Quei due ragazzini morti in un dirupo

Fabio e Federico: «Facciamo un'escursione in montagna». Non sono più tornati

Marino Smiderle

I soccorritori hanno sentito delle grida verso mezzanotte. Provenivano da un dirupo nascosto dalla notte in val Daone, ai piedi dell'Adamello in Trentino. Tutti speravano fossero le voci di Fabio Battocchi e Federico Bugna, i due tredicenni che stavano cercando disperatamente dopo la segnalazione da parte del nonno del loro mancato rientro in baita.

«Eravamo quasi certi che fossero le loro voci - ha raccontato il vicesindaco di Valdaone, Severino Nicolini -. Purtroppo poi ci siamo resi conto che erano le grida del papà di Fabio. Gli si era scaricato il cellulare e cercava di attirare l'attenzione dei soccorritori: aveva appena trovato i corpi senza vita di suo figlio e dell'amico del cuore».

Fabrizio Battocchi fa il vigile del fuoco e ieri sera, appena ha saputo che il figlio non era rientrato per cena nella baita del nonno materno, a Staboletto, dove stava trascorrendo un periodo di vacanza con l'amico Federico, si è unito alla cinquantina di soccorritori, tra uomini del soccorso alpino, guardia di finanza e altri vigili del fuoco volontari.
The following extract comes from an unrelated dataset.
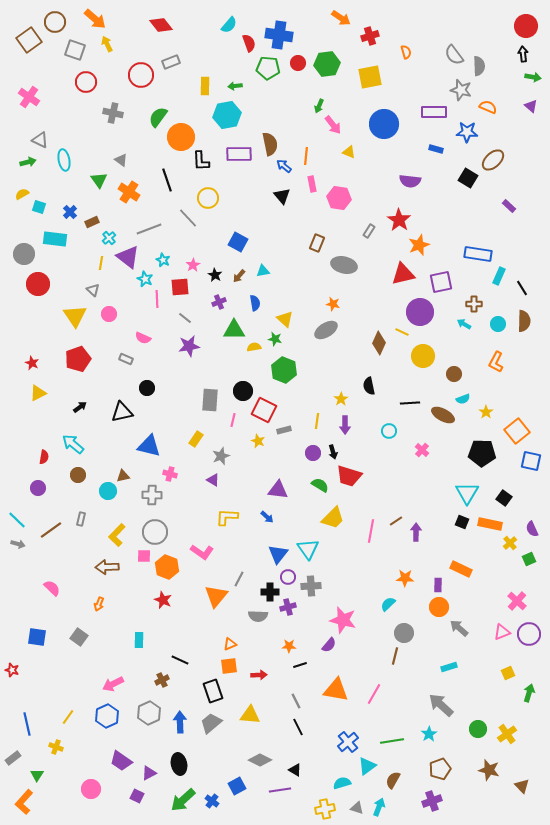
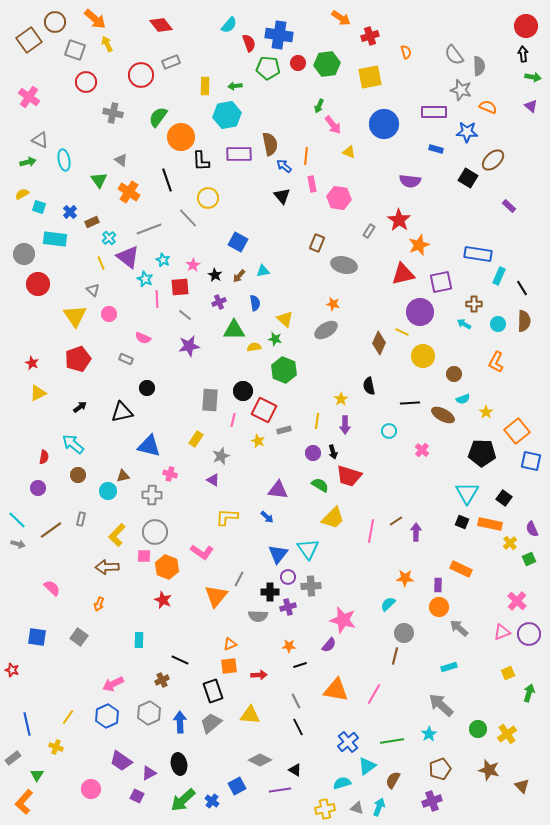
yellow line at (101, 263): rotated 32 degrees counterclockwise
gray line at (185, 318): moved 3 px up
Con loro anche il sindaco di Valdaone, Ketty Pellizzari, parenti e amici di famiglia.

I due ragazzini erano usciti per scattare delle fotografie e conoscevano la zona come le proprie tasche. Certo, la montagna nasconde sempre insidie ma loro erano sempre stati prudenti e, nonostante la giovane età, sapevano come muoversi e avevano la piena fiducia di genitori e nonni.
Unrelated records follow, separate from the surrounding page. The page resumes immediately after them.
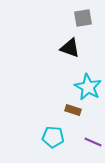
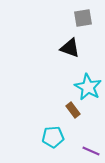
brown rectangle: rotated 35 degrees clockwise
cyan pentagon: rotated 10 degrees counterclockwise
purple line: moved 2 px left, 9 px down
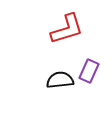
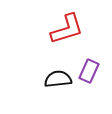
black semicircle: moved 2 px left, 1 px up
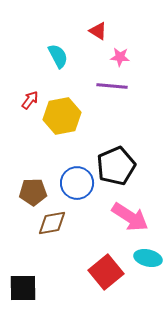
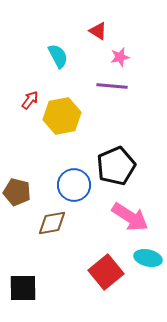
pink star: rotated 18 degrees counterclockwise
blue circle: moved 3 px left, 2 px down
brown pentagon: moved 16 px left; rotated 16 degrees clockwise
Stavolta qualcosa è andato storto. Nel cuore della notte, con le fotoelettriche che illuminavano a giorno sentieri e strapiombi, il papà di Fabio ha avuto una tragica premonizione, muovendosi tra sentieri che anch'egli conosceva bene. Forse ha pensato alle zone più battute dai ragazzi, alle loro preferenze, passioni, chi lo sa. Quello che è certo è che, a un certo punto, ha lasciato il gruppo ed è salito da solo in un punto particolarmente impervio, in località Limes, a 1700 metri.
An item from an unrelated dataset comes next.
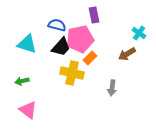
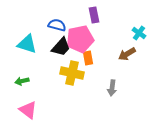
orange rectangle: moved 2 px left; rotated 56 degrees counterclockwise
Sapeva che lì sopra c'era uno strapiombo roccioso e, mentre s'incamminava verso quel punto pregava per vedere smentita la sua premonizione. Pregava che suo figlio e l'amico non fossero andati su quello strapiombo a scattare foto. Quando la luce della sua torcia ha illuminato i corpi dei due ragazzi si è reso subito conto che la sua preghiera non era stata esaudita.

Fabio e Federico erano scivolati dal pendio e avevano fatto un salto di 20-30 metri, tra le rocce. Non c'era possibilità di salvezza, come dimostrano le profonde ferite alla testa riportate. Chissà se sono scivolati entrambi o se invece uno sia caduto nel tentativo di salvare l'altro. I carabinieri dicono che non sarà possibile chiarire questo dubbio.

Con la morte nel cuore, il papà vigile del fuoco ha cercato di attirare l'attenzione dei soccorritori.

«Sono qui, sono qui», ha gridato.

Per un attimo tutti hanno pensato alla bella notizia, hanno pensato di riportarli a casa e di rivederli presto in campo nella squadra di calcio della Pieve di Bono. Invece non li rivedranno più. Una scivolata sull'erba, forse, li ha traditi. Li saluteranno tutti insieme domani nella chiesa di Daone. Con la montagna sullo sfondo.